▶ _What is expected_: Each line of the listing where the string "buttons" appears is to be identified and copied.

▶ _Data excerpt_:
——————

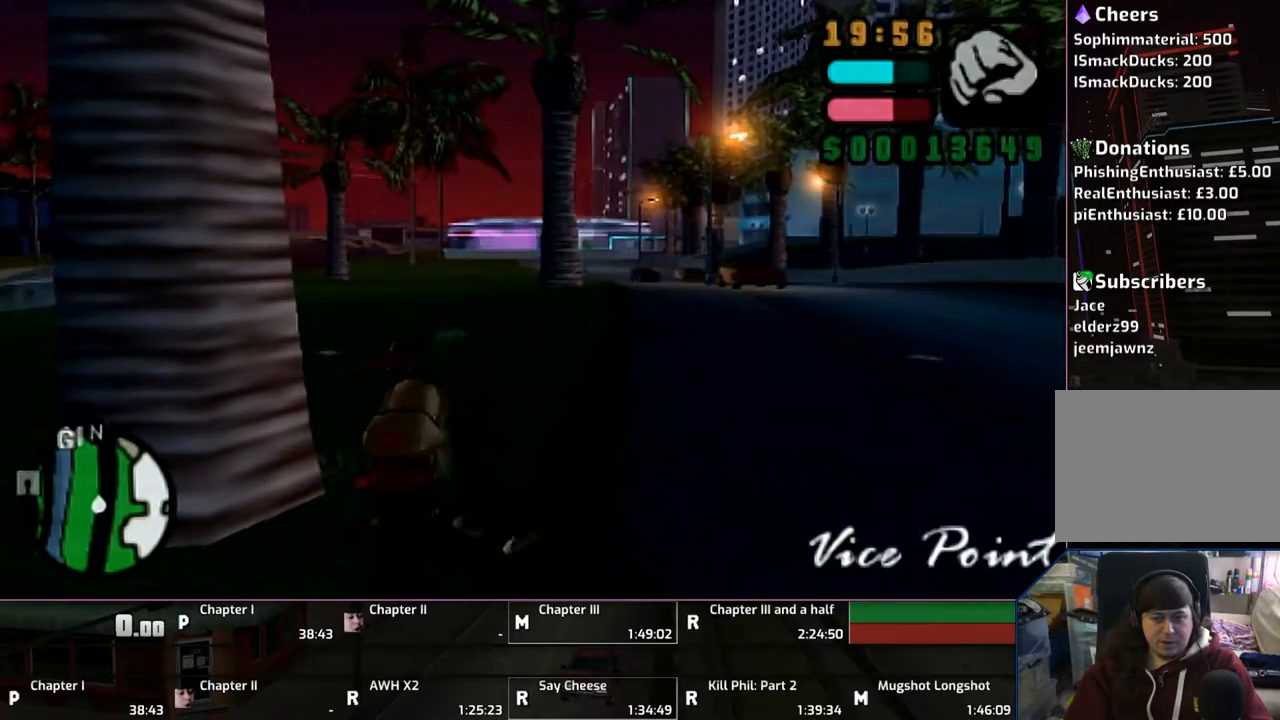
Gameplay with a controller (PlayStation layout); each line is a JSON object with the inputs held at the frame after it. "events" lists button and stick changes between this image and that frame as [ms after this image, input, new state], when the widget could be followed in between. Not read: L2 L3 R2 R3.
{"buttons": ["CROSS"], "left_stick": "up-right", "right_stick": "center", "events": [[467, "left_stick", "up-right"]]}
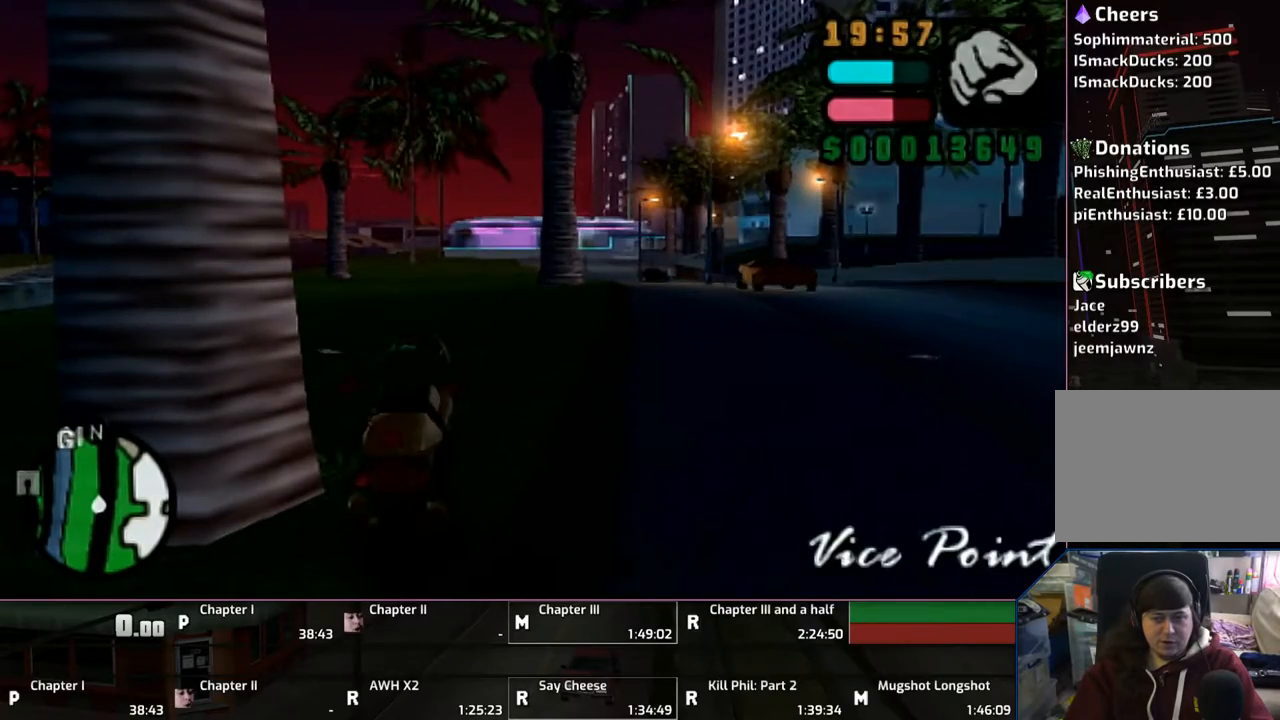
{"buttons": ["CROSS"], "left_stick": "up", "right_stick": "center", "events": [[317, "left_stick", "center"], [417, "left_stick", "up"]]}
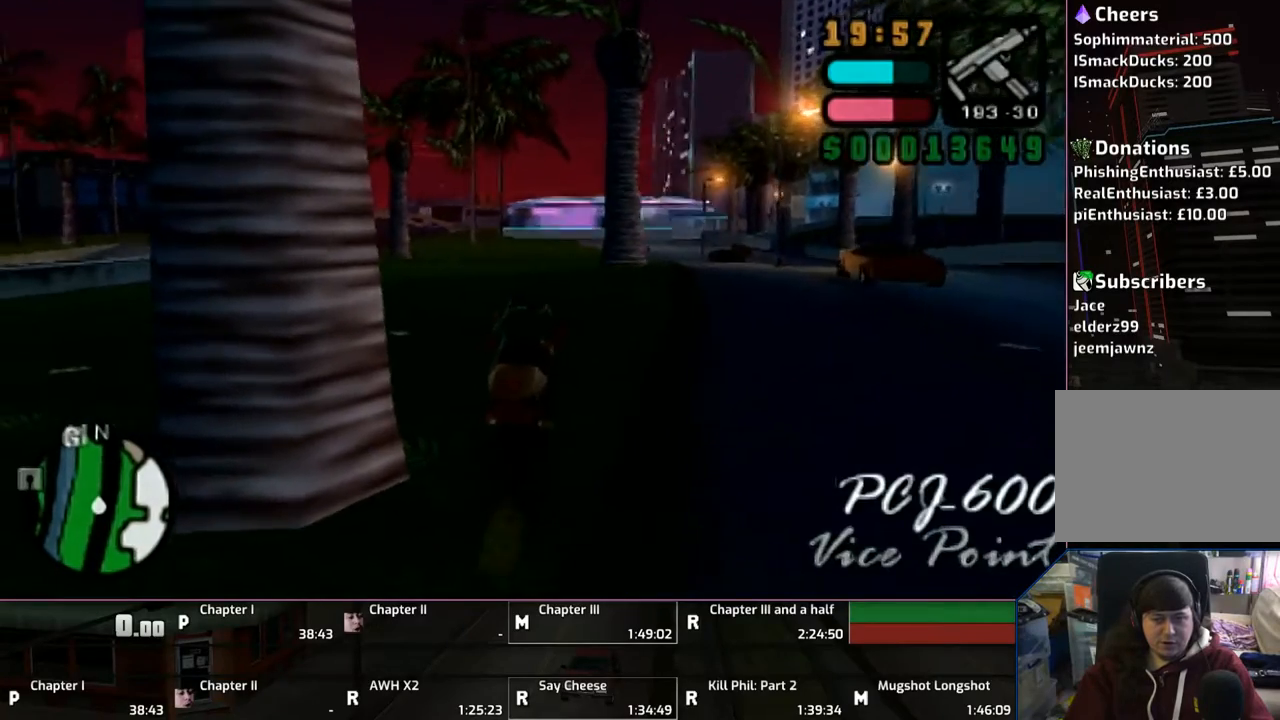
{"buttons": ["CROSS"], "left_stick": "up", "right_stick": "center", "events": [[67, "left_stick", "center"], [117, "left_stick", "up"], [217, "left_stick", "up-right"], [383, "left_stick", "up"]]}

——————

▶ _Response below_:
{"buttons": ["CROSS"], "left_stick": "up-right", "right_stick": "center", "events": [[467, "left_stick", "up-right"]]}
{"buttons": ["CROSS"], "left_stick": "up", "right_stick": "center", "events": [[317, "left_stick", "center"], [417, "left_stick", "up"]]}
{"buttons": ["CROSS"], "left_stick": "up", "right_stick": "center", "events": [[67, "left_stick", "center"], [117, "left_stick", "up"], [217, "left_stick", "up-right"], [383, "left_stick", "up"]]}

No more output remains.